Berkas Sabirin Tidak Diterima KPU

Berkas  Sabirin Tidak Diterima KPU
DITOLAK: Terlihat Sabirin Sanyong yang membawa berkas pendaftaran calon Walikota dan Wakil Walikota di Kantor KPU Tarakan, kemarin (11/1).

TARAKAN - Keseriusan Sabirin Sanyong untuk maju di Pemilihan Kepala Daerah (Pilkada) Kota Tarakan, sepertinya bukan isapan jempol belaka. Hal itu terlihat ketika Sabiring Sanyong dan Tajuddin Tuwo mendatangi Kantor Komisi Pemilihan Umum (KPU) Tarakan sekira pukul 00.05 Wita, Kamis (11/1) dini hari, untuk mendaftar sebagai calon Walikota dan Wakil Walikota.
Berdasarkan pantauan media ini, kedatangannya itu bukan hanya membawa tangan kosong saja. Melainkan membawa Surat Keputusan (SK) dukungan dari Partai Kebangkitan Bangsa (PKB) dan Partai Hati Nurani Rakyat (Hanura). Namun sayangnya, berkas pasangan ini ditolak oleh KPU karena dianggap sudah melewati batas waktu pendaftaran.
Kepada media ini, Sabirin menjelaskan bahwa, meskipun kedatangannya untuk mendaftar ditolak oleh KPU, namun dirinya tetap merasa legowo. Meskipun demikian, sesuai dengan peraturan perundang-undangan, sah-sah saja jika berkas balon diterima oleh KPU. “Kalau berdasarkan pemahaman saya, terima saja semua. Lalu diverifikasi,” jelasnya.
Menurut Sabirin, untuk menjemput sebuah SK, memang memerlukan upaya. “Kita ambil contoh saja. Misalnya saya memanggil tukang ojek untuk mendengarkan ocehan saya selama dua jam. Dari dua jam itu, sebenarnya si tukang ojek bisa menghasilkan uang Rp 100 ribu. Karena mendengar ocehan saya, maka saya harus mengganti kehilangan uang itu. Jadi bukan namanya money politic,” tuturnya.
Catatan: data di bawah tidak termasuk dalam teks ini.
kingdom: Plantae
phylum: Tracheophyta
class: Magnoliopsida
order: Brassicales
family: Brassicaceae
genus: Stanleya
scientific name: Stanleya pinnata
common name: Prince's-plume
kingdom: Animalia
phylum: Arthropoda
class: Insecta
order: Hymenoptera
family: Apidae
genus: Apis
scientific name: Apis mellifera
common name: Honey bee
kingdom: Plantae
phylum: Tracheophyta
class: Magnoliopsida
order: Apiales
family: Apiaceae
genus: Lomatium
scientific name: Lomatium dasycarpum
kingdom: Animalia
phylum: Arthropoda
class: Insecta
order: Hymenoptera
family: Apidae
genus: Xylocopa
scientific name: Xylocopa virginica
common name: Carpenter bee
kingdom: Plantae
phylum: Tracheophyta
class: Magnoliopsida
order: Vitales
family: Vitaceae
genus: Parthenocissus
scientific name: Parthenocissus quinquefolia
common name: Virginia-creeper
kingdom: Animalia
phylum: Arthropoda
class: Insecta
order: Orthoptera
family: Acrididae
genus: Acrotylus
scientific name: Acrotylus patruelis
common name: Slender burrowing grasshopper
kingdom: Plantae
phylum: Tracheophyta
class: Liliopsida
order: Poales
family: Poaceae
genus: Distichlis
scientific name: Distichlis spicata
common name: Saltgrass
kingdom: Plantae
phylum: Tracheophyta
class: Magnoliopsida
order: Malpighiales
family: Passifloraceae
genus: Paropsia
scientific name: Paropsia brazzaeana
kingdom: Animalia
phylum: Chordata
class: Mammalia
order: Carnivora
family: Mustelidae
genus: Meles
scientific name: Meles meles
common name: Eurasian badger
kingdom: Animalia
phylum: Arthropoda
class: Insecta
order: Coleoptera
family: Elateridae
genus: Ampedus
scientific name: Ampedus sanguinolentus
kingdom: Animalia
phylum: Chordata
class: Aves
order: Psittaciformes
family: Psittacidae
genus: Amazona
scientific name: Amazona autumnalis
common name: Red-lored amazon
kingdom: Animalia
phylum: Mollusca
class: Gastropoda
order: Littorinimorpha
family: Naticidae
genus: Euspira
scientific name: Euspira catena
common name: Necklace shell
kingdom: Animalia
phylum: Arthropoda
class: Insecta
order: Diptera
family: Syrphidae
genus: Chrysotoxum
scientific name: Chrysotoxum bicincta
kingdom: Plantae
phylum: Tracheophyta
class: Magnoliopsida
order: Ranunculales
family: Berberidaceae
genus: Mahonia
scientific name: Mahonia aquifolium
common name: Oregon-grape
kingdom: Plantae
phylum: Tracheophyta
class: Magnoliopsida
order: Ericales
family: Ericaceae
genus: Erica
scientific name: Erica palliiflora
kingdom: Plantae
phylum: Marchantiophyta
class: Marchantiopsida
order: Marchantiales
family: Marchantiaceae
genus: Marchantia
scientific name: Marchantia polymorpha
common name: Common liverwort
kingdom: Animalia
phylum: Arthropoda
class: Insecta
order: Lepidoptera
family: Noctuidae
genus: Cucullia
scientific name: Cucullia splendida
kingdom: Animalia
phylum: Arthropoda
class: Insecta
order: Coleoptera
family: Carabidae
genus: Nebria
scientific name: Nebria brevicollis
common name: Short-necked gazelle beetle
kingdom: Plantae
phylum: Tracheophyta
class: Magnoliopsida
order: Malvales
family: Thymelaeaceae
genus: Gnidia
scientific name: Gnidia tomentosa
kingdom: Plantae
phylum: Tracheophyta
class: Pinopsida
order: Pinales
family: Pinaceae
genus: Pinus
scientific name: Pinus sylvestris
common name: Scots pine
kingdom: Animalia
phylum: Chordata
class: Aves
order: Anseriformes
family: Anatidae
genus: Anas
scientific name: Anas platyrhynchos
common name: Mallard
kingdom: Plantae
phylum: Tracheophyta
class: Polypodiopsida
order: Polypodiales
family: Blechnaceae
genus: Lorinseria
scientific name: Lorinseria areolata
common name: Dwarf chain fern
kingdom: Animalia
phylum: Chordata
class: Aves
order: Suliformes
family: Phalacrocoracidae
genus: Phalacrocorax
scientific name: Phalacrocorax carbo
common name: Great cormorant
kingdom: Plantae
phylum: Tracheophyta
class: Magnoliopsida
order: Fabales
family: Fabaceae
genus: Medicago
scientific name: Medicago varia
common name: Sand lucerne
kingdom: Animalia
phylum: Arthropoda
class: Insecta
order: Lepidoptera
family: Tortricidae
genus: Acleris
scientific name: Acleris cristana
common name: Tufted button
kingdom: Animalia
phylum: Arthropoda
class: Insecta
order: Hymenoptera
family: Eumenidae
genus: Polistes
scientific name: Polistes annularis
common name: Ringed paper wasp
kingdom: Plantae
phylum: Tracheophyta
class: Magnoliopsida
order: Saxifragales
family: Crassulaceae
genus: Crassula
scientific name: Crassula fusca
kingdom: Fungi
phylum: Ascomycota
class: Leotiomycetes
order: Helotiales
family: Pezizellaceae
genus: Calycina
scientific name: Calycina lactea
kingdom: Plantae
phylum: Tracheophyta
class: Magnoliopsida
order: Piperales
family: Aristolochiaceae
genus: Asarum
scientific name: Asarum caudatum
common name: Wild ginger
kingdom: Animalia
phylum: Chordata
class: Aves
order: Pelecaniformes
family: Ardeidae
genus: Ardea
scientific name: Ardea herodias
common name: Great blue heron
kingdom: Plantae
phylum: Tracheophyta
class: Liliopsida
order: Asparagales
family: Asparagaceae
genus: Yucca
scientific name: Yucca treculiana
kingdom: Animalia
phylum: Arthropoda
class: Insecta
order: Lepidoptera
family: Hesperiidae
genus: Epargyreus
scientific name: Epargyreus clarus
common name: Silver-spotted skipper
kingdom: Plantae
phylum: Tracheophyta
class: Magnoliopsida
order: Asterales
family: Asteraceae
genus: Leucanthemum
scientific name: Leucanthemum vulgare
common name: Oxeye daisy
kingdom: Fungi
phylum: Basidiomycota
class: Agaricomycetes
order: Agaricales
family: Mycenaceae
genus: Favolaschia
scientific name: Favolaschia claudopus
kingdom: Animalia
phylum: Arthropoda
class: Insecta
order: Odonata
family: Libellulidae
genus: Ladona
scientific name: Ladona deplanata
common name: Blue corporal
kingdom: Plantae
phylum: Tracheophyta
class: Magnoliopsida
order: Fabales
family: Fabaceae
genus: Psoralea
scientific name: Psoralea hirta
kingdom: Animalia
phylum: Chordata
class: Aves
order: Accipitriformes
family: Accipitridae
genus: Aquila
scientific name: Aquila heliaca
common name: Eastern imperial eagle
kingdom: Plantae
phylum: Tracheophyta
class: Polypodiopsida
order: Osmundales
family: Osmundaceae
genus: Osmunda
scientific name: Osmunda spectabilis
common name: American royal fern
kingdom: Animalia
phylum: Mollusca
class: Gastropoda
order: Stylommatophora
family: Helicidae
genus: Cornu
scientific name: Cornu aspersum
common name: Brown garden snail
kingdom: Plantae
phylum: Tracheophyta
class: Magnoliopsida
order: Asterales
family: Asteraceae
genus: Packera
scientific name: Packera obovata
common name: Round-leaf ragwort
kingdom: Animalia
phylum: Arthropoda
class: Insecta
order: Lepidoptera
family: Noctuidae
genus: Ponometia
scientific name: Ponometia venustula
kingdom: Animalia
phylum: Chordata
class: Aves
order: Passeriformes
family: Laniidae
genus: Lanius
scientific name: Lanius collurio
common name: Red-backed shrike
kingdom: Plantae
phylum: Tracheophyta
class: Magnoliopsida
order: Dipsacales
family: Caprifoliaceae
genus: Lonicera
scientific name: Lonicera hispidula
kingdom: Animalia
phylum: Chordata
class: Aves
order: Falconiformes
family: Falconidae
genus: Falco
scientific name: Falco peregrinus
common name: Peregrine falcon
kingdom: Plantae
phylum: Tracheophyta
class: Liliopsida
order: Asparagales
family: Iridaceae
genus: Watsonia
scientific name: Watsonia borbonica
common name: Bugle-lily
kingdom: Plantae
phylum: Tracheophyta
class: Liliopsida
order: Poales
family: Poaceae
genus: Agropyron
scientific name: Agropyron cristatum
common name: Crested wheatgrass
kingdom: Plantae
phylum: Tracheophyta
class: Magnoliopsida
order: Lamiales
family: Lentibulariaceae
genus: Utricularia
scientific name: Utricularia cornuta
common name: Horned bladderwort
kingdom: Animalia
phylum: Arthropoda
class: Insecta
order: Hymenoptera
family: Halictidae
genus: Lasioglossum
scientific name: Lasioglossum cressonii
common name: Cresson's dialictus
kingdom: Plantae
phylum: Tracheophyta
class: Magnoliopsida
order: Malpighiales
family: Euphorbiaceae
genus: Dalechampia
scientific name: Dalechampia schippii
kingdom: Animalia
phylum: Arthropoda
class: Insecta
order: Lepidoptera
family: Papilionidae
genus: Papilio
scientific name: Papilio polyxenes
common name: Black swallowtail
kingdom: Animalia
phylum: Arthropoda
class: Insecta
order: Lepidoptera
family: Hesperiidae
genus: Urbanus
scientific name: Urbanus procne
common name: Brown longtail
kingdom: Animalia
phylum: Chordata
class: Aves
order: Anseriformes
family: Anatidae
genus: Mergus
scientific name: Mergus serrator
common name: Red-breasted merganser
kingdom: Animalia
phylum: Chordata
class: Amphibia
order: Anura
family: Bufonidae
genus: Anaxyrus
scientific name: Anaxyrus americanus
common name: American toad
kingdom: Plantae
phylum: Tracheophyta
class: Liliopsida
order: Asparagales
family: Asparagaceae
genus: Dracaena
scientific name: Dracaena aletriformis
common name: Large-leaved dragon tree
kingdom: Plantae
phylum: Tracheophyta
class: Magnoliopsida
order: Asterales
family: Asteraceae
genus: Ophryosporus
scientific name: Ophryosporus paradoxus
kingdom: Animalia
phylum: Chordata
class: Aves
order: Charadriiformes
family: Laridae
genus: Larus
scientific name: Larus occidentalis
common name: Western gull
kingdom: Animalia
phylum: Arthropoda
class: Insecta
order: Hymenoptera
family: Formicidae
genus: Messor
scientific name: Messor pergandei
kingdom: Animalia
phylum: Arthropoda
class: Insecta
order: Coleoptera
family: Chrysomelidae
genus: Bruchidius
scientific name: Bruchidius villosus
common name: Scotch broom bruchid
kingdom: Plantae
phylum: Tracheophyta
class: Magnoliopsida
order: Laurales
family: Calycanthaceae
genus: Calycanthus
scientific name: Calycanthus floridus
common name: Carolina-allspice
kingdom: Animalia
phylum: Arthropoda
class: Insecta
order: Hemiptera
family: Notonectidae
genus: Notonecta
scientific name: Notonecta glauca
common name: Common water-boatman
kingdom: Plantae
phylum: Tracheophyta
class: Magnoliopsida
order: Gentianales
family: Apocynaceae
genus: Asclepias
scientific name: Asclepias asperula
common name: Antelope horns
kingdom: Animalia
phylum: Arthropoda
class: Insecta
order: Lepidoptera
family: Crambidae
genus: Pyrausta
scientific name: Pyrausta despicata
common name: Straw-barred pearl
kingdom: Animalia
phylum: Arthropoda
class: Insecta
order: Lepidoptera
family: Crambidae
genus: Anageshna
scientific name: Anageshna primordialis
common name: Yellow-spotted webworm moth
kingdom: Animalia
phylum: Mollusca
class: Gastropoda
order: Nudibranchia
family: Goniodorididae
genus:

Di lain sisi, Ketua KPU Tarakan, Teguh Dwi Subagyo menjelaskan, sesuai dengan aturan, pihaknya telah menutup pendaftaran balon tepat pukul 00.00 Wita. Walaupun pasangan yang biasa disebut ‘Santun’ ini datang dengan niat baik, dia tetap tidak bisa menerima berkas tersebut. “Kalau dilakukan ini melanggar apalagi sampai memverifikasi,” tegasnya.
Diakui Teguh, sejak dibukanya pendaftaran paslon, sudah ada komunikasi tim penghubung Santun bahwa akan hadir pada pukul 20.00 Wita di akhir hari pendaftaran. Sehingga, pihaknya tidak ada kewenangan untuk membuka berkas dukungan, terlebih melihat parpol mana saja yang mendukung pasangan Santun. “Menurut jam saya, tadi sudah pukul 00.06 (Wita). Jadi sudah tidak bisa lagi,” tandasnya.